Strassenbauer warnen vor Standortnachteilen wegen Sparprogrammen

    Zug (ots) - Standortvorteile der Schweiz dürfen nicht Einsparungen beim Verkehr geopfert werden. Diese Forderung erhob Klaus Dirlewanger, scheidender Präsident des Verbandes Schweizerischer Strassenbauunternehmer VESTRA, anlässlich der Generalversammlung der Verkehrswegbauer in Zug. Die Schweiz verdanke ihre Attraktivität als Standort neben den Errungenschaften in den Bereichen Wissenschaft, Technologie, Unternehmertum, Finanzen und Bildung nicht zuletzt der guten Verkehrsinfrastruktur, führte Dirlewanger aus. “Wenn dieser Standortvorteil nun erhofften Steuerentlastungen geopfert wird, die weitere Sparprogramme des Bundes mit sich bringen, behindern wir uns im internationalen Wettbewerb selber”, warnte Dirlewanger. Er sprach sich damit deutlich gegen weitere Einsparungen bei den Verkehrsausgaben des Bundes und gegen eine weitere Zweckentfremdung von gesetzlich für den Verkehr bestimmten Bundesmitteln aus.

    Die Verkehrswegbauer sind sich einig, dass die Verkehrspolitik und mit ihr die Verkehrsplanung sich in den nächsten Jahren neben der Sozial- und der Beschäftigungspolitik zu einer der zentralen Fragen unseres Landes entwickeln wird. Der zur Diskussion stehende Infrastruktur-fonds, die Güterverkehrspolitik, der Sachplan Verkehr, die Umsetzung des NFA, die Überprüfung der Bahnprojekte und die Sparbemühungen des Bundes haben nach Hansruedi Müller, neuer Präsident der VESTRA, für die Schweiz grösste Bedeutung.

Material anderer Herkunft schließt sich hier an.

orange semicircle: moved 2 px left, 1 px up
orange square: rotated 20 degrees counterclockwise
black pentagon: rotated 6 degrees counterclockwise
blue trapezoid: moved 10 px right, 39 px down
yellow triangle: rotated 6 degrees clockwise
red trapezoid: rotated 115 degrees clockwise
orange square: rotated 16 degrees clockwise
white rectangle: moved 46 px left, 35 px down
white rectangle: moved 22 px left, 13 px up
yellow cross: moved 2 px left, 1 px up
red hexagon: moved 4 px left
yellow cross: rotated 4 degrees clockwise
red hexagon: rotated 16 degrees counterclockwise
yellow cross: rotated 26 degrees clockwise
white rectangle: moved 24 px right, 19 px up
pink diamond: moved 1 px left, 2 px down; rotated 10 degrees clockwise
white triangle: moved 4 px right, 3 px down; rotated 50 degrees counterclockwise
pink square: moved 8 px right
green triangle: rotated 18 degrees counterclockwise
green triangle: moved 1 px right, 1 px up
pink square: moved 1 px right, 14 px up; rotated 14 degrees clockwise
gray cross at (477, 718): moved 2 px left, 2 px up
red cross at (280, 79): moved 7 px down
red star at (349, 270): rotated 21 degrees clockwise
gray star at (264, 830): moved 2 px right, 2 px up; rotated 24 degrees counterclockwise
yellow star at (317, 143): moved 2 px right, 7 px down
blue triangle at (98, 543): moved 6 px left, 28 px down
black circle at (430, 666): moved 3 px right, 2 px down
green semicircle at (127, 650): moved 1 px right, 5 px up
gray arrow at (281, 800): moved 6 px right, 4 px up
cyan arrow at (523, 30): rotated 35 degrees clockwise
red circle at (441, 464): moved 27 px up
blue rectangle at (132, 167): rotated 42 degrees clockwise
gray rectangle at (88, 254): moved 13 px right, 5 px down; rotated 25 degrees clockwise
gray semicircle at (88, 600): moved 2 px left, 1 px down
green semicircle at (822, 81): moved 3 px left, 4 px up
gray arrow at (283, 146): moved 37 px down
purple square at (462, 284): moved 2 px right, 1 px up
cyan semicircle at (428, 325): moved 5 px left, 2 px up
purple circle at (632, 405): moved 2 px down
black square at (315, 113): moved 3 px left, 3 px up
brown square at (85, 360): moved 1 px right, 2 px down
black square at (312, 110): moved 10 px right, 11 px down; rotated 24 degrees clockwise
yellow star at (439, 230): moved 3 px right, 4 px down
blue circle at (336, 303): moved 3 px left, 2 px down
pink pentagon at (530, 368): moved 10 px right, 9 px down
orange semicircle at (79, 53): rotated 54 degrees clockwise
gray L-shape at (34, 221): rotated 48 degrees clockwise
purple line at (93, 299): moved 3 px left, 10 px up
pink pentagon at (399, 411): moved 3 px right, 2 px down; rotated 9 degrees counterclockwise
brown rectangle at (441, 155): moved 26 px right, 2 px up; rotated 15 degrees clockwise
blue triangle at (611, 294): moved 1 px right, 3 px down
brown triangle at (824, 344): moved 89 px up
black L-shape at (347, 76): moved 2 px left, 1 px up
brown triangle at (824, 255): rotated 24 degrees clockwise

Müller appellierte deshalb an die Wirtschaft und ihre Organisationen, sich aktiv mit diesen Fragen auseinander zu setzen.

    Der Verband Schweizerischer Strassenbauunternehmer VESTRA vertritt als Fachverband der Verkehrswegbauer die Interessen von rund 200 Mitgliedfirmen mit etwa 12'000 Beschäftigten. Die Branche erzielt einen Jahresumsatz von rund 7 Milliarden Franken. An ihrer Berufsschule in Sursee bildete sie letztes Jahr 762 Lehrlinge aus, mehr als doppelt so viele wie vor acht Jahren.

    Hansruedi Müller, neuer Präsident der VESTRA, dipl. Bauing. ETH und dipl. Wirtschaftsing. FH, ist Mitglied der Gruppenleitung der Batigroup Holding AG und Leiter der Sparte Infra Mitte. Er war bislang als Präsident von “Infrastruktur Strasse” verkehrspolitisch aktiv. Klaus Dirlewanger wurde für die Verdienste während seiner neunjährigen Tätigkeit zum Ehrenpräsidenten der VESTRA gewählt. Er engagiert sich als Präsident von Infrastruktur Strasse weiter für die Branche.